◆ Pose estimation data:
▽

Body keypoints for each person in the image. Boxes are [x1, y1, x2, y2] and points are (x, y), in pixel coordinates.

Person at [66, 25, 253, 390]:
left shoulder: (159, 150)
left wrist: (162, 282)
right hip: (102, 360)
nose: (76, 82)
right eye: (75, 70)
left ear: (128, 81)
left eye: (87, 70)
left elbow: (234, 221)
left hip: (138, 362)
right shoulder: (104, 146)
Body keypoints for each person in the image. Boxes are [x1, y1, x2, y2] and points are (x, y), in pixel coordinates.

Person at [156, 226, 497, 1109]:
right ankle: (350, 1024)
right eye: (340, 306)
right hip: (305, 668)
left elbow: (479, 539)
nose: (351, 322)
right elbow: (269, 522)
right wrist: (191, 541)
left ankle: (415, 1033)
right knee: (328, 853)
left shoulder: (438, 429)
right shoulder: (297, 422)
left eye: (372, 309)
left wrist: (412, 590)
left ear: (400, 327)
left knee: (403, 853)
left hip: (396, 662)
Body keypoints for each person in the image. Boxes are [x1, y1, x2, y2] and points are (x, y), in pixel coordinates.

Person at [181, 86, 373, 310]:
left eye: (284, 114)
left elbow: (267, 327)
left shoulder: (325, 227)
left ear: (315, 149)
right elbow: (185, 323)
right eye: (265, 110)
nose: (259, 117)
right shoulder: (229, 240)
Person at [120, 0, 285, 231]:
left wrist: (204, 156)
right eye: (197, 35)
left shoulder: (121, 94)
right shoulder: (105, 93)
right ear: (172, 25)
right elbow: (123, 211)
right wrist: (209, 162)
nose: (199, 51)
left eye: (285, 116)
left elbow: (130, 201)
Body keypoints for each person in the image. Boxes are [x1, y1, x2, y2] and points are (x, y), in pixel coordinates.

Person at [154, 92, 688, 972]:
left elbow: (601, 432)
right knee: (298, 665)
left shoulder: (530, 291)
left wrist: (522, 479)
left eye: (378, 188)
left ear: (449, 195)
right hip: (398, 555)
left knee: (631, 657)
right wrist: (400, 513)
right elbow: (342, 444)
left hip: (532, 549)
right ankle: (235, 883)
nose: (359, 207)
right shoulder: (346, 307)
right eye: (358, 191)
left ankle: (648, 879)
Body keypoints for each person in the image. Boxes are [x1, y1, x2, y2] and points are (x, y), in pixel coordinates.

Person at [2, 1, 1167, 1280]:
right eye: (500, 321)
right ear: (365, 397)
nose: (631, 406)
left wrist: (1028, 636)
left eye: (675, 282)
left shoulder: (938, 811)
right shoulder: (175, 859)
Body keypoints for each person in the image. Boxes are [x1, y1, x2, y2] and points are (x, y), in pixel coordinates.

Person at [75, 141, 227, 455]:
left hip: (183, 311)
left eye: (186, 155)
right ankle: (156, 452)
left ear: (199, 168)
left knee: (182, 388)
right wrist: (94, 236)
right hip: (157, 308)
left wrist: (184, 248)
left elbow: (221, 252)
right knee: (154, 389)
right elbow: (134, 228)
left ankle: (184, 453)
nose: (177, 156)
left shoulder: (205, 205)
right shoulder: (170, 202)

△

◆ PROBLEM STATEMENT:
Each line of the records that contains the string "wrist" must be copied.

◆ COMPLETED EXERCISE:
left wrist: (162, 282)
right wrist: (191, 541)
left wrist: (412, 590)
left wrist: (204, 156)
right wrist: (209, 162)
left wrist: (522, 479)
right wrist: (400, 513)
left wrist: (1028, 636)
right wrist: (94, 236)
left wrist: (184, 248)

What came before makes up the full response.